Para as empresas de televisão, o momento não poderia ser melhor para ver um grande concorrente pelo orçamento dos anunciantes emaranhado em problemas. As redes de TV estão em meio à temporada de venda antecipada de anúncios, quando são feitos quase 70% dos gastos anuais em comerciais.
O Google, que absorve mais de 30% da receita mundial em anúncios digitais, segundo a empresa de pesquisas eMarketer, saiu à caça dos dólares das emissoras de TV ao permitir aos marqueteiros comprarem anúncios em canais com milhões de inscritos em suas plataformas e ao lançar para os consumidores seu próprio pacote de TV paga “skinny”, que agrupa um número menor de canais tradicionais a preços mais baixos.

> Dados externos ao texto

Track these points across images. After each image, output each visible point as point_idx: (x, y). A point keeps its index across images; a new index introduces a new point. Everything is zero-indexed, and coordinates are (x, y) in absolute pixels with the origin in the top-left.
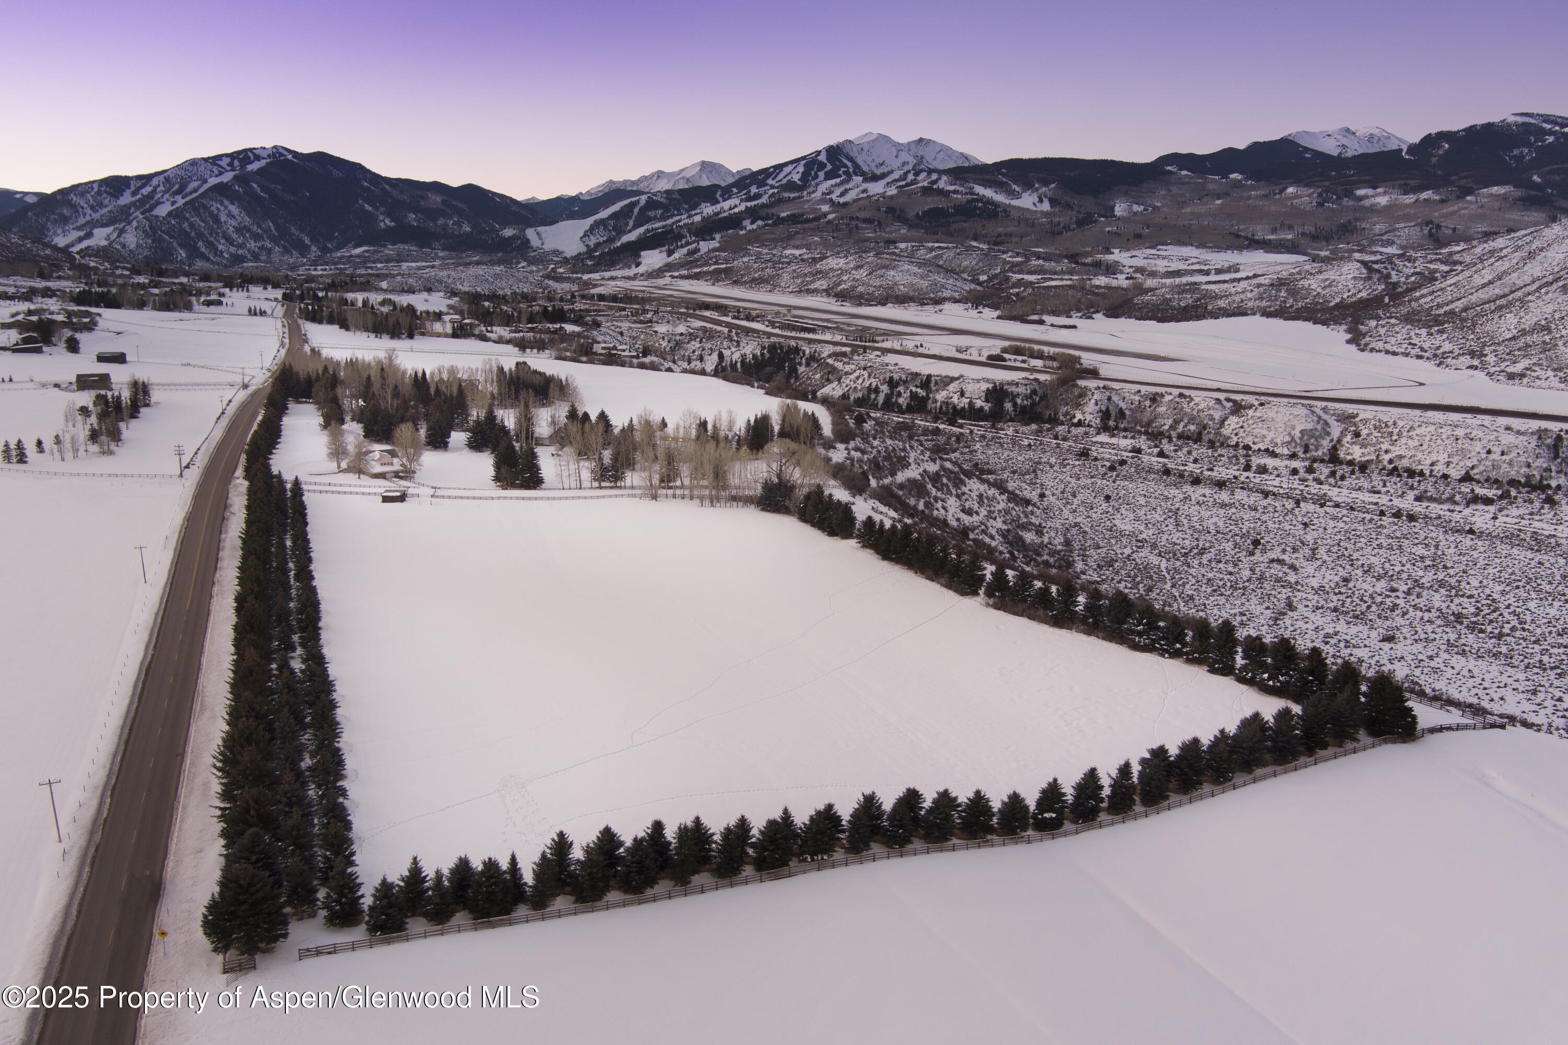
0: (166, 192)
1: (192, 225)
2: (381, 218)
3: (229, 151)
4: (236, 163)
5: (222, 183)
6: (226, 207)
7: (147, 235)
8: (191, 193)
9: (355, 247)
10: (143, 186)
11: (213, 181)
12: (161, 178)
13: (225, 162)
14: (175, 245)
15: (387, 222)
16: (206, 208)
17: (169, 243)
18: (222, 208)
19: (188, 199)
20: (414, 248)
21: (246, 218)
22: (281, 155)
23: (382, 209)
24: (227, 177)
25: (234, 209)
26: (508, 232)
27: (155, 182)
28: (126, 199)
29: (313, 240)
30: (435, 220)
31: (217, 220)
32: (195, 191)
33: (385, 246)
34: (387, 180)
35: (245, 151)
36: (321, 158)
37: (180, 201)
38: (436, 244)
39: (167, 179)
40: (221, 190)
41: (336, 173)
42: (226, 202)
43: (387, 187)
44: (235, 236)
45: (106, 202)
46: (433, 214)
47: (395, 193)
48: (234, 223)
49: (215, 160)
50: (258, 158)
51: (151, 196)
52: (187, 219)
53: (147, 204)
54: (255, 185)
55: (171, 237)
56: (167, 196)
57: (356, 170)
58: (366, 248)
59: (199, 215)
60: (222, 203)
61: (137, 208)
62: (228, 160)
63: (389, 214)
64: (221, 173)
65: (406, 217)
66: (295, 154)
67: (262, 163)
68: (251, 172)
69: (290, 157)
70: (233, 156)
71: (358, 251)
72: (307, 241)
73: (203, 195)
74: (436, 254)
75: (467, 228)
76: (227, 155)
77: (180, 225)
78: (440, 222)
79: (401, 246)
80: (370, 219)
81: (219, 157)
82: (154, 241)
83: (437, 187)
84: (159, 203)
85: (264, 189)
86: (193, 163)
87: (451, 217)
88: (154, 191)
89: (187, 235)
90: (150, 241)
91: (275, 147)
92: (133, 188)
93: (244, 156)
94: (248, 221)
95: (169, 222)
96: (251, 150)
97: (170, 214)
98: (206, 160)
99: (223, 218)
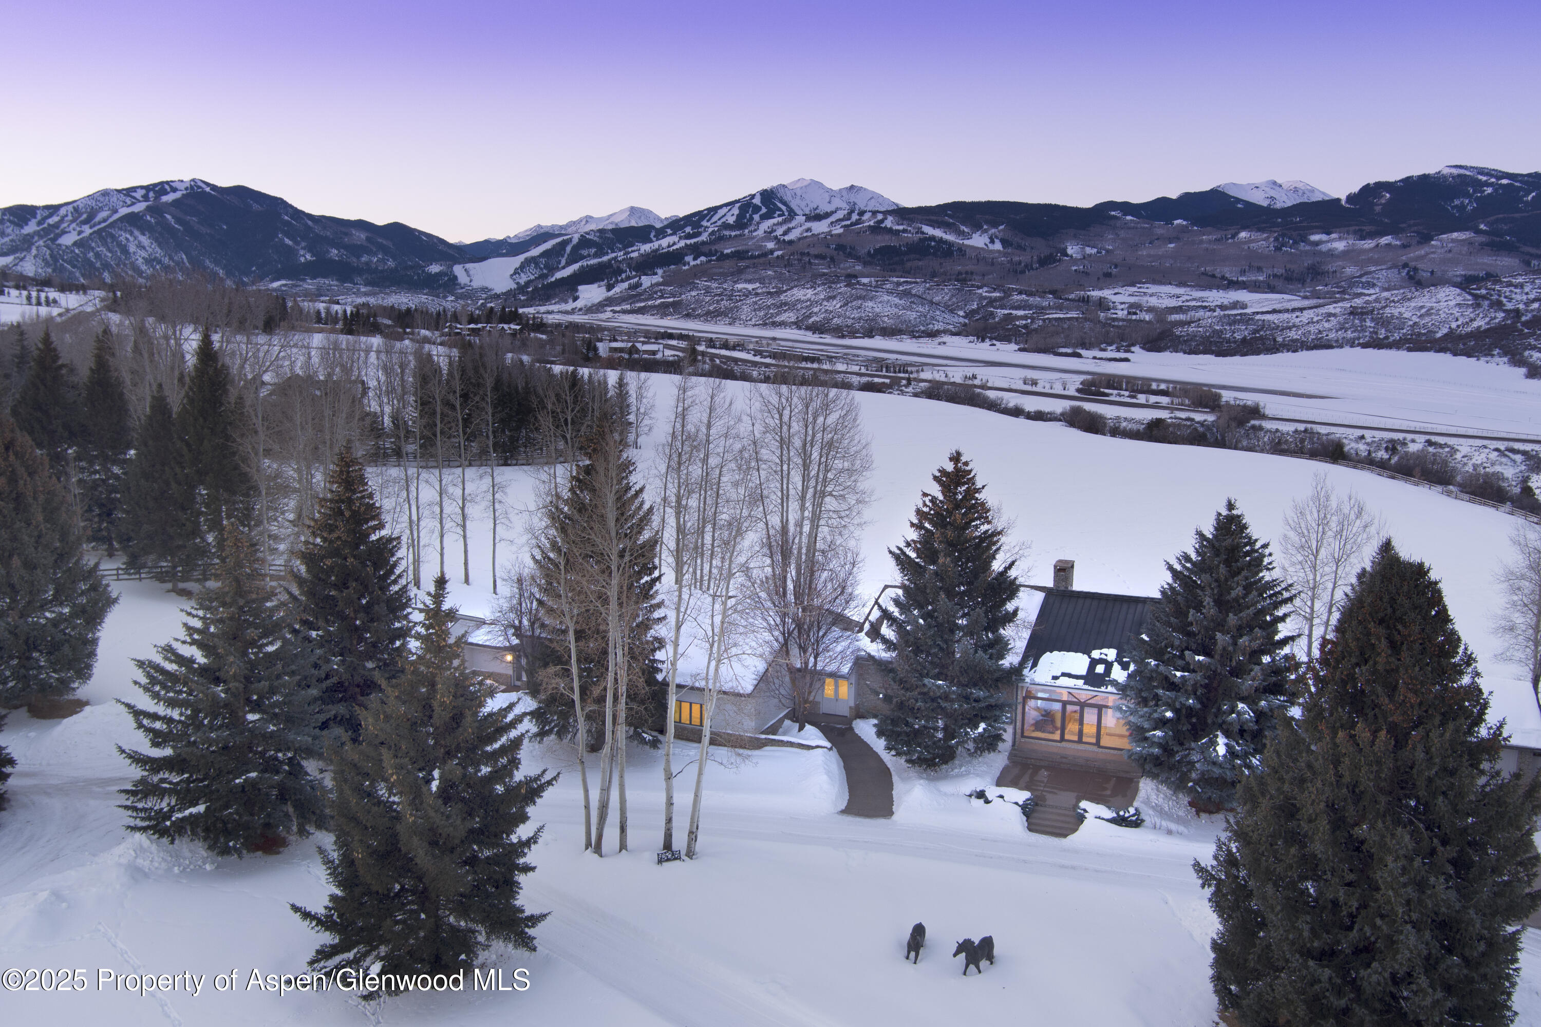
0: (72, 222)
1: (97, 255)
2: (302, 252)
3: (145, 184)
4: (151, 194)
5: (133, 213)
6: (136, 238)
7: (47, 264)
8: (100, 223)
9: (273, 281)
10: (50, 216)
11: (124, 211)
12: (70, 208)
13: (139, 194)
14: (78, 274)
15: (308, 257)
16: (113, 237)
17: (71, 273)
18: (131, 239)
19: (96, 229)
20: (335, 283)
21: (158, 250)
22: (199, 187)
23: (303, 244)
24: (140, 207)
25: (145, 240)
26: (435, 269)
27: (63, 211)
28: (31, 227)
29: (229, 274)
30: (359, 257)
31: (125, 250)
32: (105, 220)
33: (304, 280)
34: (310, 216)
35: (162, 183)
36: (241, 192)
37: (87, 231)
38: (358, 279)
39: (76, 209)
40: (133, 220)
41: (256, 207)
42: (137, 233)
43: (310, 223)
44: (144, 268)
45: (9, 231)
46: (357, 250)
47: (317, 229)
48: (144, 254)
49: (129, 192)
50: (174, 190)
51: (56, 226)
52: (93, 249)
53: (52, 233)
54: (168, 217)
55: (74, 266)
56: (74, 225)
57: (277, 204)
58: (284, 282)
59: (105, 244)
60: (132, 234)
61: (41, 237)
62: (143, 192)
63: (310, 249)
64: (133, 204)
65: (328, 252)
66: (214, 187)
67: (178, 195)
68: (166, 203)
69: (208, 189)
70: (148, 188)
71: (276, 285)
72: (221, 272)
73: (112, 225)
74: (358, 290)
75: (391, 263)
76: (142, 187)
77: (85, 254)
78: (364, 259)
79: (321, 281)
80: (290, 253)
81: (134, 189)
82: (54, 271)
83: (362, 225)
84: (64, 232)
85: (178, 220)
86: (105, 193)
87: (375, 254)
88: (62, 220)
89: (91, 264)
90: (50, 270)
91: (193, 180)
92: (39, 217)
93: (161, 188)
94: (159, 253)
95: (73, 251)
96: (167, 183)
97: (75, 244)
98: (119, 191)
99: (132, 248)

As redes de TV contra-atacaram e passaram a enfatizar suas próprias ofertas publicitárias digitais e a qualidade da programação que produzem — uma tendência que vem se acelerando nos últimos anos e que antecede o recente contratempo do Google.
“[O local] onde um anúncio está é simplesmente tão vital quanto a quem alcança, talvez até mais”, disse Jon Steinlauf, chefe de vendas de anúncios do grupo de canais de TV Scripps Networks Interactive, em entrevista coletiva antes de uma apresentação a anunciantes na semana passada. A dona do canal Food Network havia escolhido como lema “o ambiente é importante” para sua temporada de venda antecipada de anúncios antes mesmo do início do boicote publicitário contra o YouTube, mas a frase deixa em evidência a forma como a indústria de televisão busca diferenciar-se pela qualidade da programação.
Na apresentação de venda antecipada do grupo de canais Discovery Communications, na quarta-feira, executivos martelavam outro refrão bastante usado: a TV também é digital. A empresa destacou as alianças de seus canais, entre os quais o Discovery Channel e o TLC, com o Snapchat e a Amazon.
“As equipes de vendas de anúncios de TV provavelmente [vão] tentar aproveitar as preocupações dos anunciantes […] Em termos mais gerais, as grandes plataformas digitais podem responder acelerando os investimentos em conteúdo premium”, disse o analista Anthony DiClemente, da corretora Nomura Instinet, em informe a clientes. Ele estima que o Google poderia perder US$ 750 milhões em receitas neste ano e disse que “em certa medida, a confiança dos investidores na capacidade do YouTube de arrebatar progressivamente participação do orçamento publicitário das TVs diminuiu”.
Ainda assim, embora as emissoras de TV possam se beneficiar no curto prazo dos infortúnios do Google, analistas e compradores de espaço publicitário em mídia não preveem uma desaceleração na tendência geral de migração dos gastos para a esfera digital – que também beneficia os donos de TVs.
“A realidade é que a audiência está caindo. Na verdade, [os marqueteiros] precisam de outros canais. Eles precisam do YouTube”, disse um comprador de espaço em mídia.